Another tool in my shader tuning arsenal is the PVRUniSCo Editor put out by Imagination Technologies as part of their free PowerVR SDK. The PowerVR SGX series of GPUs are what power the current iterations of the iOS devices, and the PVRUniSCo Editor gives you the ability to load in your shaders and get a line-by-line readout of the number of cycles on the GPU that will be required to execute that part of your shader code. A more accurate whole-shader estimate is provided for the best- and worst-case number of cycles that would be used when running your shader. This pointed out several inefficient areas in my shaders (vector arithmetic being done in the wrong order, etc.), and highlighted the most expensive calculations I was performing.
As a result, one of the first optimizations I undertook was to precalculate many of the lighting values for my sphere impostors. This was inspired by Aras Pranckevičius' article on iOS shader tuning, where he found that storing commonly calculated values in a texture and looking them up was far faster than recalculating those same values over and over again. I was able to boost my sphere rendering performance by about 20% in this manner.

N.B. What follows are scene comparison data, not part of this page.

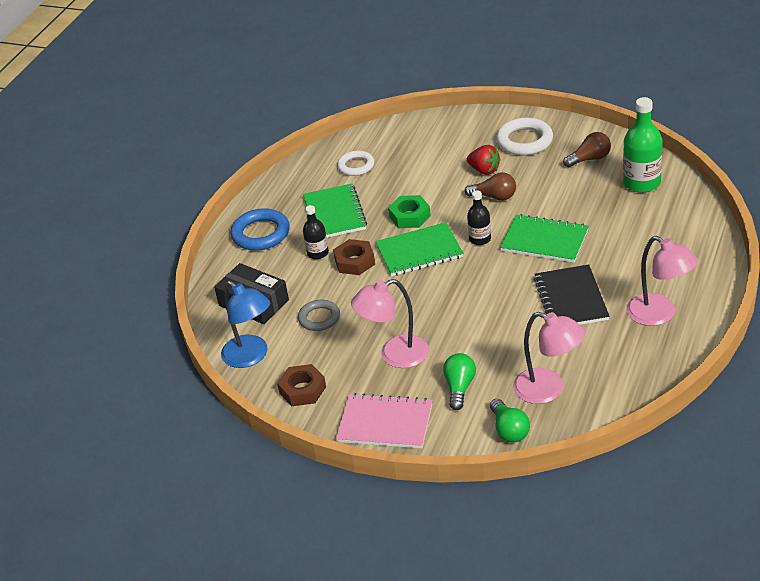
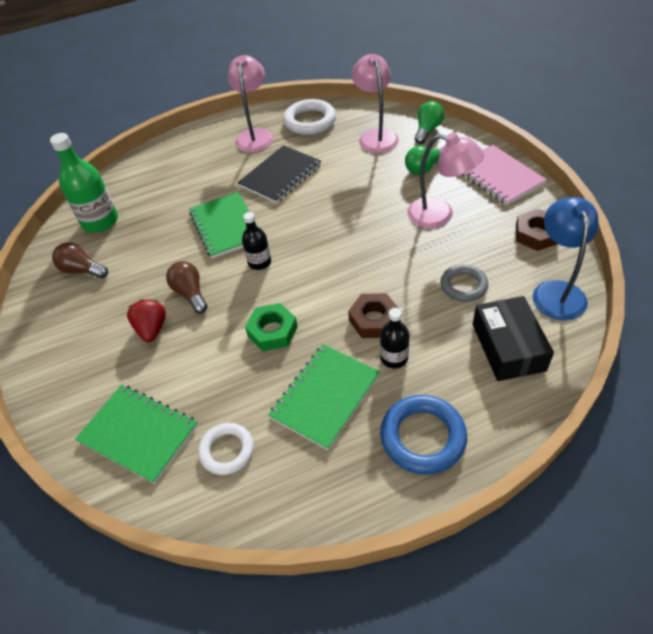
camera: 135 degrees left, 10 degrees up
green notebook [375,222,463,276] -> green notebook moved to [75,385,198,484]
white ring [496,118,553,155] -> white ring moved to [283,99,336,135]

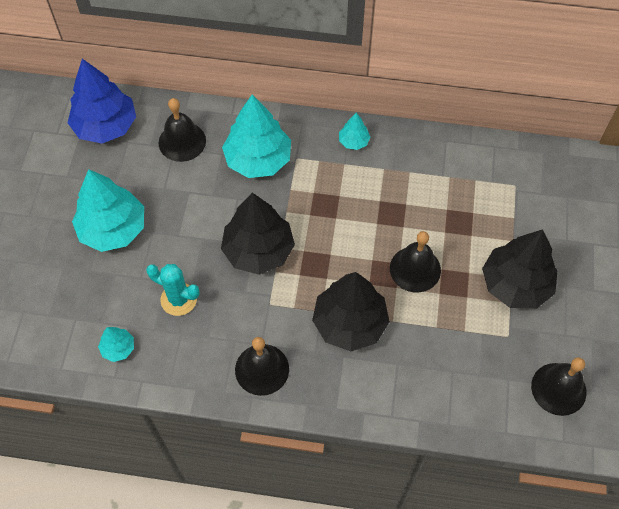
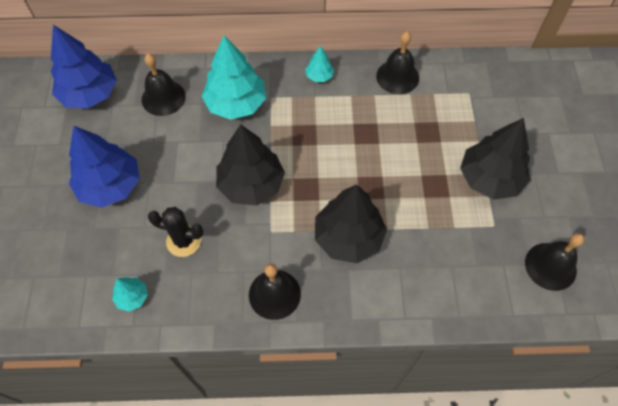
camera: 10 degrees left, 0 degrees up
turquoise tree [72,169,144,252] -> blue tree [69,126,140,208]
turquoise cactus [146,264,200,316] -> black cactus [148,207,203,257]
black bell [390,231,441,293] -> black bell moved to [376,32,419,94]

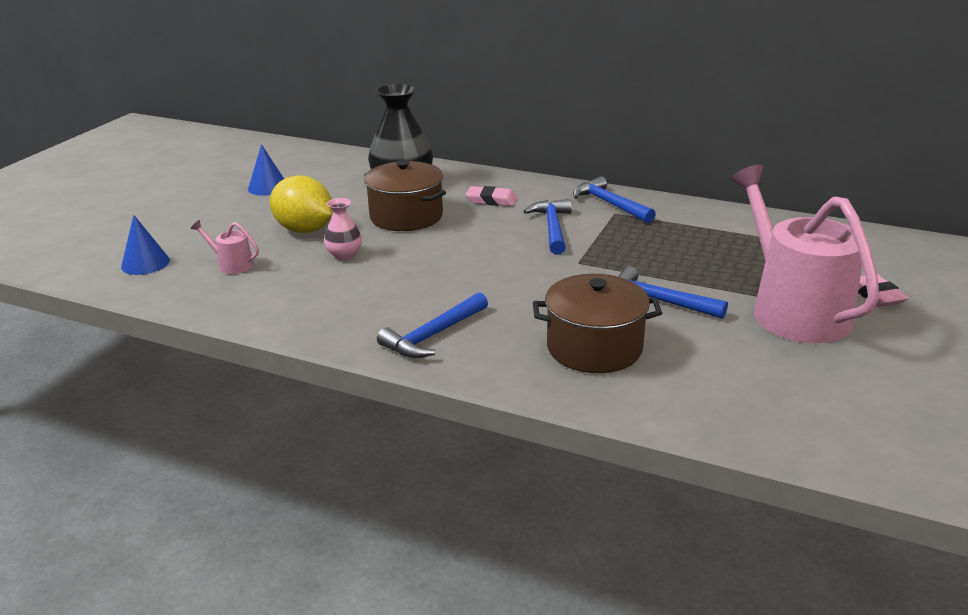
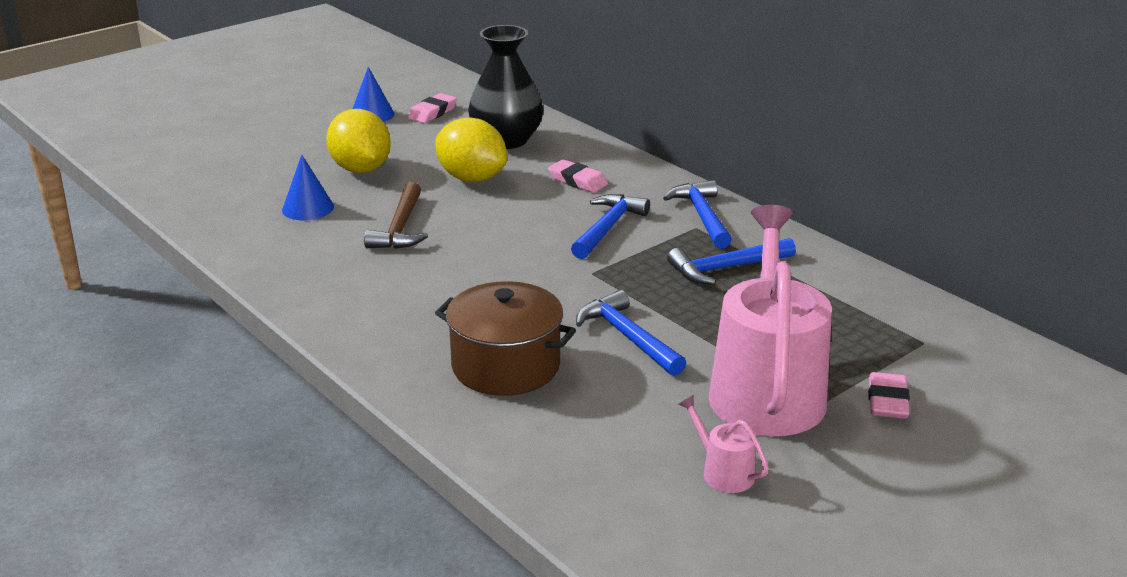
camera: 25 degrees right, 0 degrees up
blue cone [121,215,170,275] -> blue cone moved to [282,155,334,220]
pink watering can [191,220,259,274] -> pink watering can moved to [678,395,769,493]
pink vase [324,198,362,260] -> none
brown pot [364,160,446,231] -> yellow lemon [436,117,507,182]
blue hammer [377,292,488,358] -> blue hammer moved to [667,238,796,285]
none -> brown hammer [364,182,428,249]
none -> pink eraser [408,93,457,123]

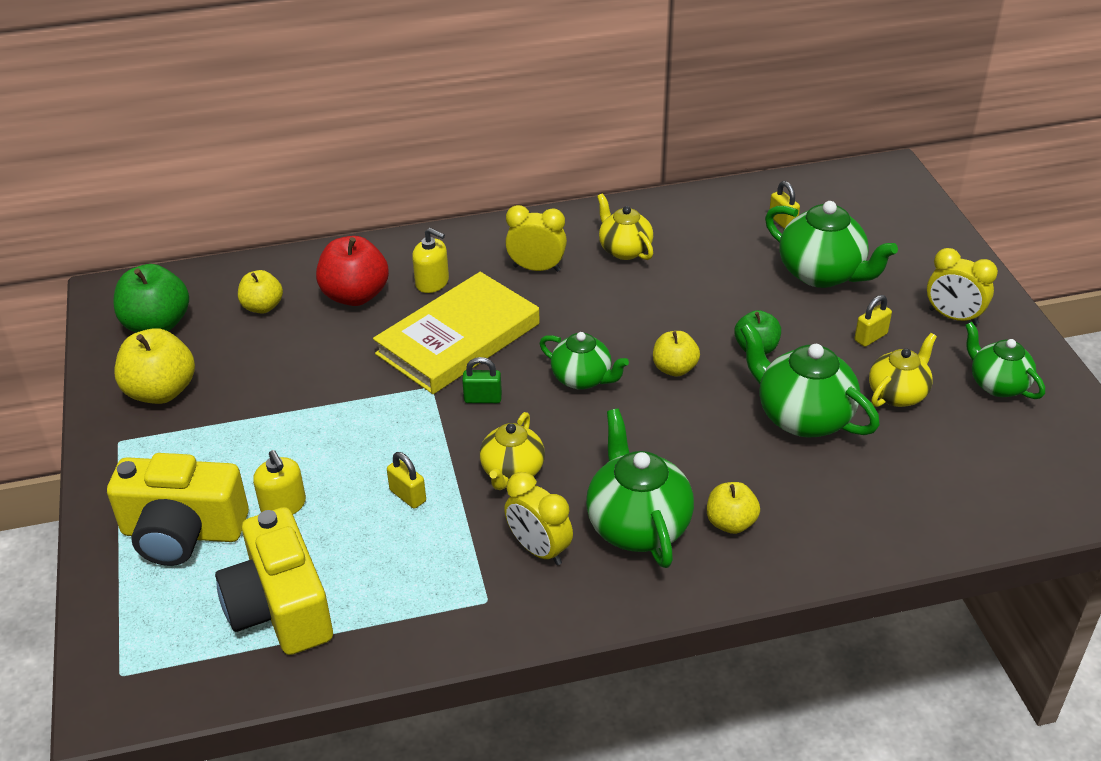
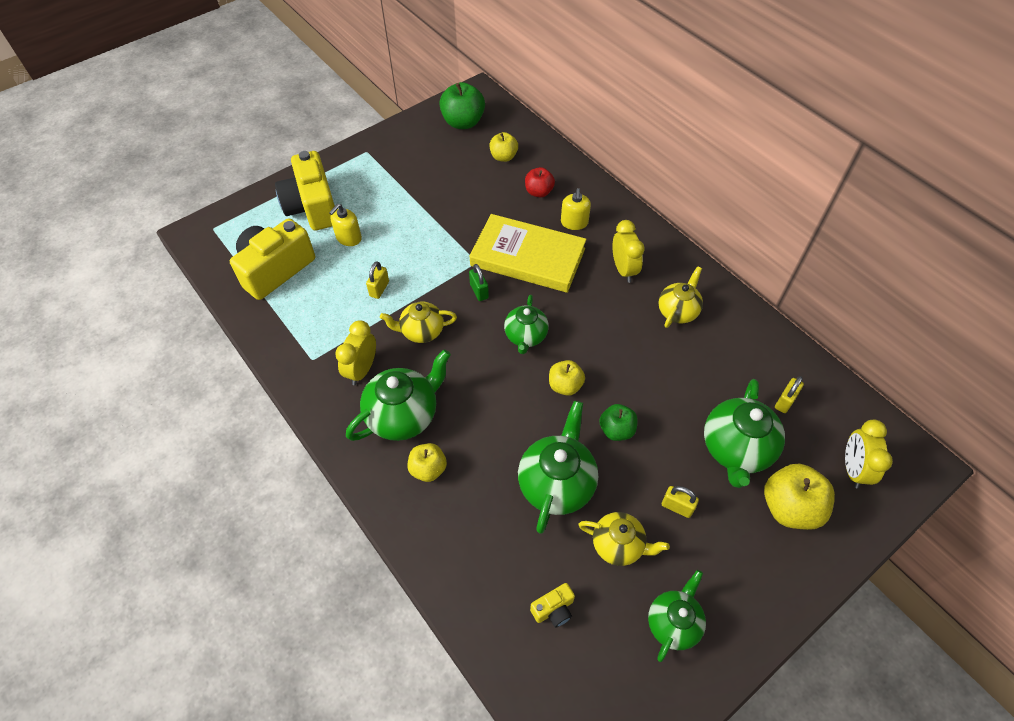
camera: 65 degrees right, 15 degrees up
yellow apple [114,328,195,404] -> yellow apple moved to [764,464,835,530]
red apple [316,236,389,306] -> red apple [525,167,555,197], size x0.62
yellow clock [927,248,998,325] -> yellow clock moved to [845,420,893,489]
none -> yellow camera [530,583,575,628]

Another significant improvement came from using branching in my shaders to avoid performing expensive calculations in cases where a fragment would be ignored. I was under the impression that all forms of branching in shaders were terrible, but by applying this early-bailout testing here to avoid these later calculations, I was able to improve rendering performance by 40%.
One last interesting optimization was the use of Grand Central Dispatch to manage my rendering operations. I needed a solid, performant way to ensure that all rendering operations using the same OpenGL ES context would never execute at the same time on multiple threads. In the previous version of Molecules, I had done this by making every OpenGL call run on the main thread. This was not a good solution, and it became even worse with the longer frame rendering times of this new engine.
Instead, I created a GCD dispatch queue that would only execute one item at a time, but would run these items on a background thread, and wrapped every operation that touched the OpenGL ES context in a block to be performed on this dispatch queue. By moving these operations from the main thread, performance increased by 10-20% on most devices. On the iPad 2, however, performance jumped by nearly 50%. I'm guessing that fully utilizing that second processor core on the iPad 2 really helped here.
As I said, I'm only just getting started with the performance tuning of this new renderer. Because this is a lot more complex than the old fixed-function renderer, there are many more ways of optimizing this.
Again, I highly recommend reading the paper by Tarini, et al. to see the original description of this rendering technique, as well as some of the math that I may have skipped over here. Hopefully, by going between this overview, their math, and the published Molecules code, you should be able to see how this application operates.
I'm incredibly happy that I was finally able to make this rendering model work. It took a few months to pull together once I understood the basic concepts, and I think it was definitely worth the effort.